▶ **WHAT YOU HAVE TO DO**: Write out the text read from each of the records below, line for line and unchanged, leaving the pictures out of your answer.

▶ **ENTRIES SHOWN**:
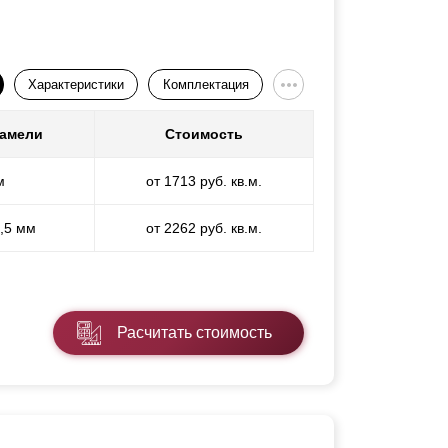
Характеристики
Комплектация
ламели
Стоимость
м
от 1713 руб. кв.м.
1,5 мм
от 2262 руб. кв.м.
Расчитать стоимость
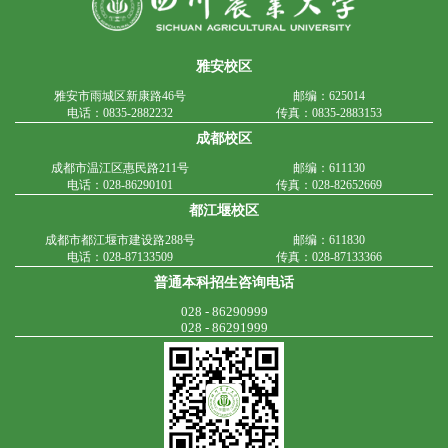
雅安校区
雅安市雨城区新康路46号
邮编：625014
电话：0835-2882232
传真：0835-2883153
成都校区
成都市温江区惠民路211号
邮编：611130
电话：028-86290101
传真：028-82652669
都江堰校区
成都市都江堰市建设路288号
邮编：611830
电话：028-87133509
传真：028-87133366
普通本科招生咨询电话
028 - 86290999
028 - 86291999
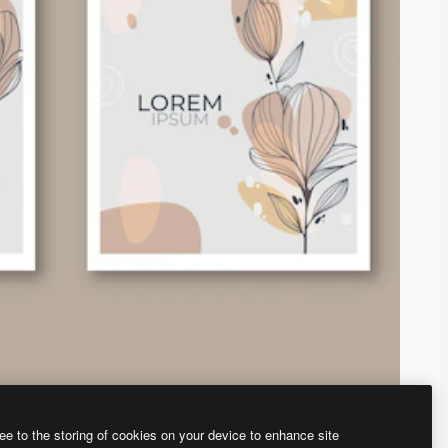
ee to the storing of cookies on your device to enhance site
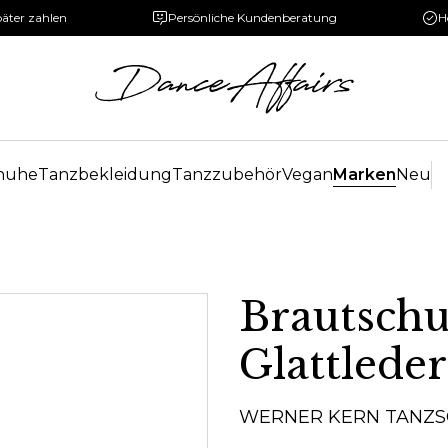
päter zahlen
Persönliche Kundenberatung
H
huhe
Tanzbekleidung
Tanzzubehör
Vegan
Marken
Neu
Brautschu
Glattlede
WERNER KERN TANZ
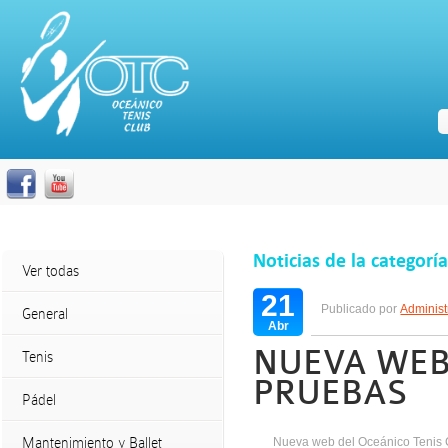
Noticias de la categorí
Ver todas
21
Publicado por
Administ
General
Abr
NUEVA WEB
Tenis
PRUEBAS
Pádel
Mantenimiento y Ballet
Nueva web del Oceánico Tenis 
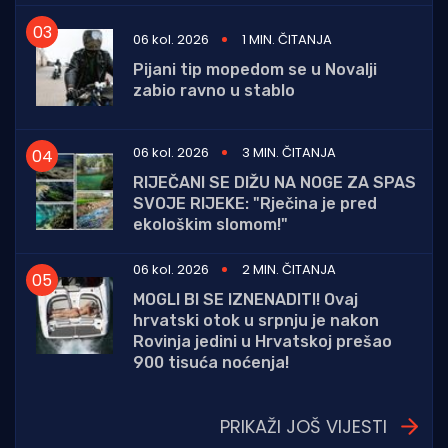
06 kol. 2026
1 MIN. ČITANJA
Pijani tip mopedom se u Novalji
zabio ravno u stablo
06 kol. 2026
3 MIN. ČITANJA
RIJEČANI SE DIŽU NA NOGE ZA SPAS
SVOJE RIJEKE: "Rječina je pred
ekološkim slomom!"
06 kol. 2026
2 MIN. ČITANJA
MOGLI BI SE IZNENADITI! Ovaj
hrvatski otok u srpnju je nakon
Rovinja jedini u Hrvatskoj prešao
900 tisuća noćenja!
PRIKAŽI JOŠ VIJESTI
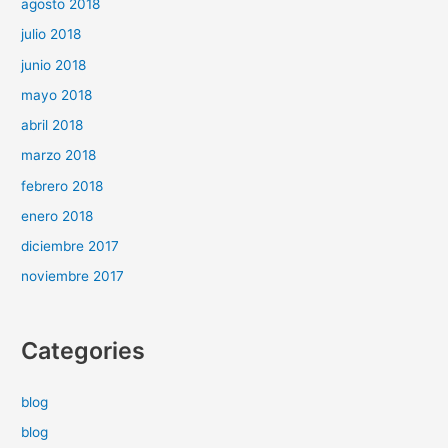
agosto 2018
julio 2018
junio 2018
mayo 2018
abril 2018
marzo 2018
febrero 2018
enero 2018
diciembre 2017
noviembre 2017
Categories
blog
blog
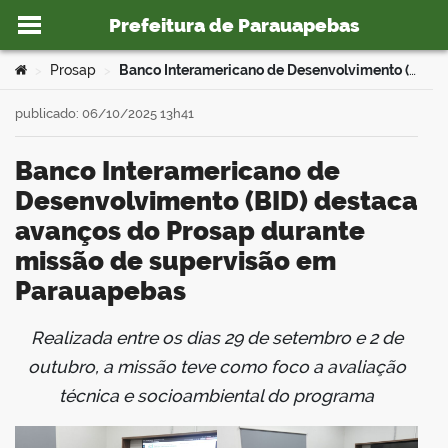
Prefeitura de Parauapebas
Ir para o conteúdo
Você está aqui:
Prosap
Banco Interamericano de Desenvolvimento (BID) destaca avanços do Prosap durante missão de supervisão em Parauapebas
>
>
publicado: 06/10/2025 13h41
Banco Interamericano de
o portal
Desenvolvimento (BID) destaca
avanços do Prosap durante
missão de supervisão em
Parauapebas
Realizada entre os dias 29 de setembro e 2 de
book
outubro, a missão teve como foco a avaliação
técnica e socioambiental do programa
er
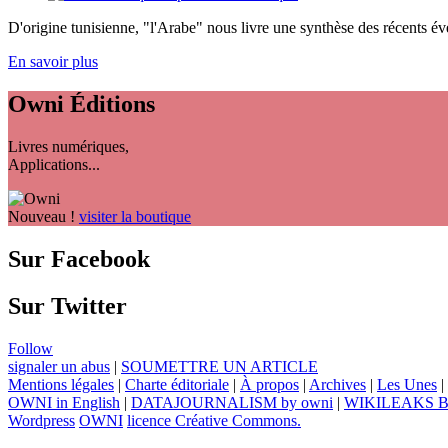
D'origine tunisienne, "l'Arabe" nous livre une synthèse des récents év
En savoir plus
Owni
Éditions
Livres numériques,
Applications...
Nouveau !
visiter la boutique
Sur Facebook
Sur Twitter
Follow
signaler un abus
|
SOUMETTRE UN ARTICLE
Mentions légales
|
Charte éditoriale
|
À propos
|
Archives
|
Les Unes
|
OWNI in English
|
DATAJOURNALISM by owni
|
WIKILEAKS 
Wordpress
OWNI
licence Créative Commons.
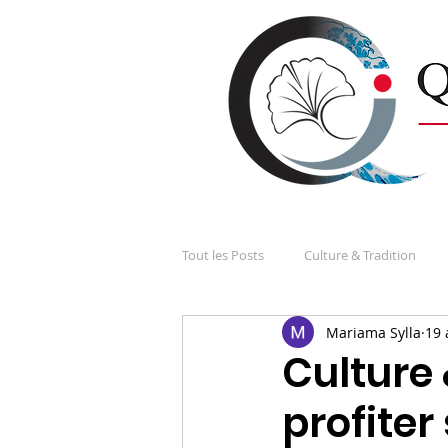
Tout les Posts
Culture & Tradition
Mariama Sylla
19 
Les Japonais et la France
Nos di
Culture 
profiter
Société, économie et politique
S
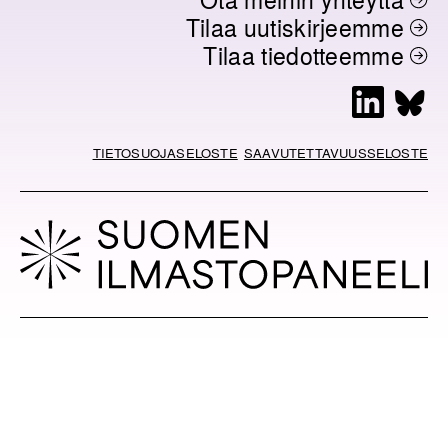
Tilaa uutiskirjeemme
Tilaa tiedotteemme
L
B
i
l
n
u
TIETOSUOJASELOSTE
SAAVUTETTAVUUSSELOSTE
k
e
e
s
d
k
I
y
n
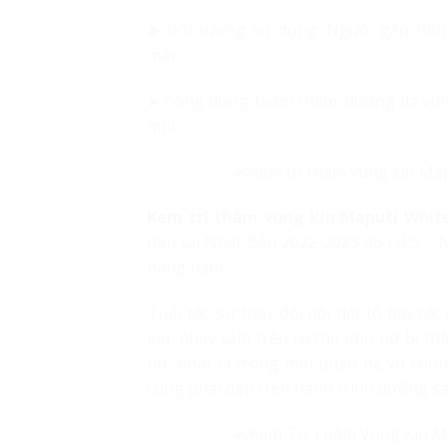
➤
Đối tượng sử dụng: Người gặp tình
màu…
➤ Công dụng: Giảm thâm, dưỡng da vùn
mùi…
Kem trị thâm vùng kín Maputi Whit
đầu tại Nhật Bản 2022-2023 do LIPS – 
hàng năm.
Tuổi tác, sự thay đổi nội tiết tố hay c
kín, nhạy cảm trên cơ thể phụ nữ bị t
tin, nhất là trong mối quan hệ vợ chồ
cùng phái đẹp trên hành trình dưỡng s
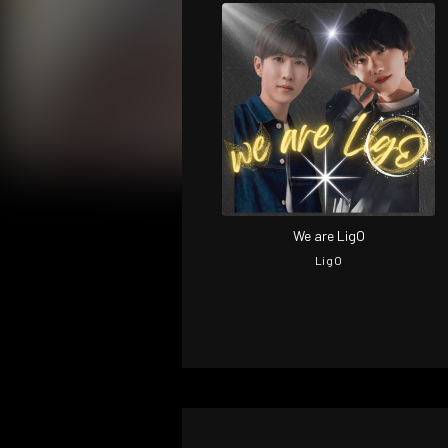
We are LigO
LigO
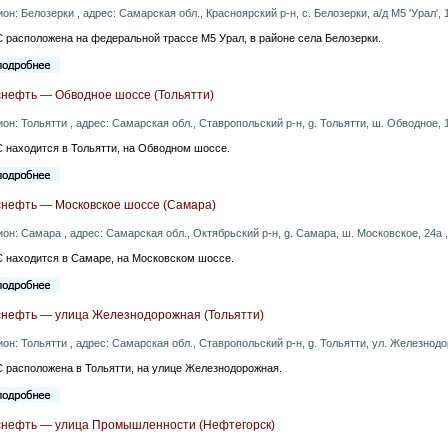
ион: Белозерки , адрес: Самарская обл., Красноярский р-н, с. Белозерки, а/д М5 'Урал',
 расположена на федеральной трассе М5 Урал, в районе села Белозерки.
снефть — Обводное шоссе (Тольятти)
ион: Тольятти , адрес: Самарская обл., Ставропольский р-н, g. Тольятти, ш. Обводное, 
 находится в Тольятти, на Обводном шоссе.
снефть — Московское шоссе (Самара)
ион: Самара , адрес: Самарская обл., Октябрьский р-н, g. Самара, ш. Московское, 24а 
 находится в Самаре, на Московском шоссе.
снефть — улица Железнодорожная (Тольятти)
ион: Тольятти , адрес: Самарская обл., Ставропольский р-н, g. Тольятти, ул. Железнодо
 расположена в Тольятти, на улице Железнодорожная.
снефть — улица Промышленности (Нефтегорск)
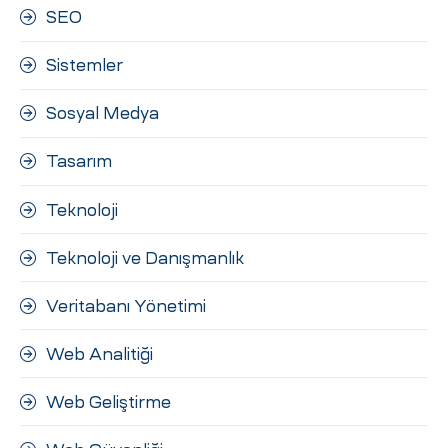
SEO
Sistemler
Sosyal Medya
Tasarım
Teknoloji
Teknoloji ve Danışmanlık
Veritabanı Yönetimi
Web Analitiği
Web Geliştirme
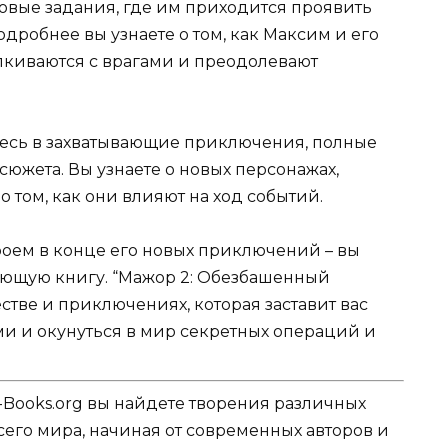
овые задания, где им приходится проявить
одробнее вы узнаете о том, как Максим и его
лкиваются с врагами и преодолевают
тесь в захватывающие приключения, полные
южета. Вы узнаете о новых персонажах,
о том, как они влияют на ход событий.
роем в конце его новых приключений – вы
вающую книгу. “Мажор 2: Обезбашенный
естве и приключениях, которая заставит вас
ми и окунуться в мир секретных операций и
-Books.org вы найдете творения различных
сего мира, начиная от современных авторов и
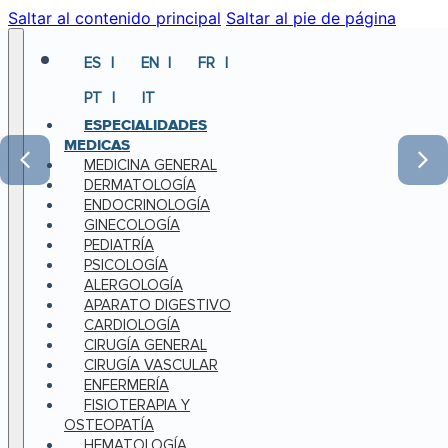
Saltar al contenido principal
Saltar al pie de página
ES
EN
FR
PT
IT
ESPECIALIDADES
MEDICAS
MEDICINA GENERAL
DERMATOLOGÍA
ENDOCRINOLOGÍA
GINECOLOGÍA
PEDIATRÍA
PSICOLOGÍA
ALERGOLOGÍA
APARATO DIGESTIVO
CARDIOLOGÍA
CIRUGÍA GENERAL
CIRUGÍA VASCULAR
ENFERMERÍA
FISIOTERAPIA Y
OSTEOPATÍA
HEMATOLOGÍA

▶ **WRITTEN RESPONSE**:
Характеристики
Комплектация
ламели
Стоимость
м
от 1713 руб. кв.м.
1,5 мм
от 2262 руб. кв.м.
Расчитать стоимость
雅安校区
雅安市雨城区新康路46号
邮编：625014
电话：0835-2882232
传真：0835-2883153
成都校区
成都市温江区惠民路211号
邮编：611130
电话：028-86290101
传真：028-82652669
都江堰校区
成都市都江堰市建设路288号
邮编：611830
电话：028-87133509
传真：028-87133366
普通本科招生咨询电话
028 - 86290999
028 - 86291999
ee to the storing of cookies on your device to enhance site
päter zahlen
Persönliche Kundenberatung
H
huhe
Tanzbekleidung
Tanzzubehör
Vegan
Marken
Neu
Brautschu
Glattlede
WERNER KERN TANZ
Noticias de la categorí
Ver todas
21
Publicado por
Administ
General
Abr
NUEVA WEB
Tenis
PRUEBAS
Pádel
Mantenimiento y Ballet
Nueva web del Oceánico Tenis 
06 kol. 2026
1 MIN. ČITANJA
Pijani tip mopedom se u Novalji
zabio ravno u stablo
06 kol. 2026
3 MIN. ČITANJA
RIJEČANI SE DIŽU NA NOGE ZA SPAS
SVOJE RIJEKE: "Rječina je pred
ekološkim slomom!"
06 kol. 2026
2 MIN. ČITANJA
MOGLI BI SE IZNENADITI! Ovaj
hrvatski otok u srpnju je nakon
Rovinja jedini u Hrvatskoj prešao
900 tisuća noćenja!
PRIKAŽI JOŠ VIJESTI
agosto 2018
julio 2018
junio 2018
mayo 2018
abril 2018
marzo 2018
febrero 2018
enero 2018
diciembre 2017
noviembre 2017
Categories
blog
blog
Prefeitura de Parauapebas
Ir para o conteúdo
Você está aqui:
Prosap
Banco Interamericano de Desenvolvimento (BID) destaca avanços do Prosap durante missão de supervisão em Parauapebas
>
>
publicado: 06/10/2025 13h41
Banco Interamericano de
o portal
Desenvolvimento (BID) destaca
avanços do Prosap durante
missão de supervisão em
Parauapebas
Realizada entre os dias 29 de setembro e 2 de
book
outubro, a missão teve como foco a avaliação
técnica e socioambiental do programa
er
D'origine tunisienne, "l'Arabe" nous livre une synthèse des récents év
En savoir plus
Owni
Éditions
Livres numériques,
Applications...
Nouveau !
visiter la boutique
Sur Facebook
Sur Twitter
Follow
signaler un abus
|
SOUMETTRE UN ARTICLE
Mentions légales
|
Charte éditoriale
|
À propos
|
Archives
|
Les Unes
|
OWNI in English
|
DATAJOURNALISM by owni
|
WIKILEAKS 
Wordpress
OWNI
licence Créative Commons.
Tout les Posts
Culture & Tradition
Mariama Sylla
19 
Les Japonais et la France
Nos di
Culture 
profiter
Société, économie et politique
S
Tilaa uutiskirjeemme
Tilaa tiedotteemme
L
B
i
l
n
u
TIETOSUOJASELOSTE
SAAVUTETTAVUUSSELOSTE
k
e
e
s
d
k
I
y
n
➤
Đối tượng sử dụng: Người gặp tình
màu…
➤ Công dụng: Giảm thâm, dưỡng da vùn
mùi…
Kem trị thâm vùng kín Maputi Whit
đầu tại Nhật Bản 2022-2023 do LIPS – 
hàng năm.
Tuổi tác, sự thay đổi nội tiết tố hay c
kín, nhạy cảm trên cơ thể phụ nữ bị t
tin, nhất là trong mối quan hệ vợ chồ
cùng phái đẹp trên hành trình dưỡng s
We are LigO
LigO
ион: Белозерки , адрес: Самарская обл., Красноярский р-н, с. Белозерки, а/д М5 'Урал',
 расположена на федеральной трассе М5 Урал, в районе села Белозерки.
снефть — Обводное шоссе (Тольятти)
ион: Тольятти , адрес: Самарская обл., Ставропольский р-н, g. Тольятти, ш. Обводное, 
 находится в Тольятти, на Обводном шоссе.
снефть — Московское шоссе (Самара)
ион: Самара , адрес: Самарская обл., Октябрьский р-н, g. Самара, ш. Московское, 24а 
 находится в Самаре, на Московском шоссе.
снефть — улица Железнодорожная (Тольятти)
ион: Тольятти , адрес: Самарская обл., Ставропольский р-н, g. Тольятти, ул. Железнодо
 расположена в Тольятти, на улице Железнодорожная.
снефть — улица Промышленности (Нефтегорск)
SEO
Sistemler
Sosyal Medya
Tasarım
Teknoloji
Teknoloji ve Danışmanlık
Veritabanı Yönetimi
Web Analitiği
Web Geliştirme
овые задания, где им приходится проявить
одробнее вы узнаете о том, как Максим и его
лкиваются с врагами и преодолевают
тесь в захватывающие приключения, полные
южета. Вы узнаете о новых персонажах,
о том, как они влияют на ход событий.
роем в конце его новых приключений – вы
вающую книгу. “Мажор 2: Обезбашенный
естве и приключениях, которая заставит вас
ми и окунуться в мир секретных операций и
-Books.org вы найдете творения различных
сего мира, начиная от современных авторов и
Saltar al contenido principal
Saltar al pie de página
ES
EN
FR
PT
IT
ESPECIALIDADES
MEDICAS
MEDICINA GENERAL
DERMATOLOGÍA
ENDOCRINOLOGÍA
GINECOLOGÍA
PEDIATRÍA
PSICOLOGÍA
ALERGOLOGÍA
APARATO DIGESTIVO
CARDIOLOGÍA
CIRUGÍA GENERAL
CIRUGÍA VASCULAR
ENFERMERÍA
FISIOTERAPIA Y
OSTEOPATÍA
HEMATOLOGÍA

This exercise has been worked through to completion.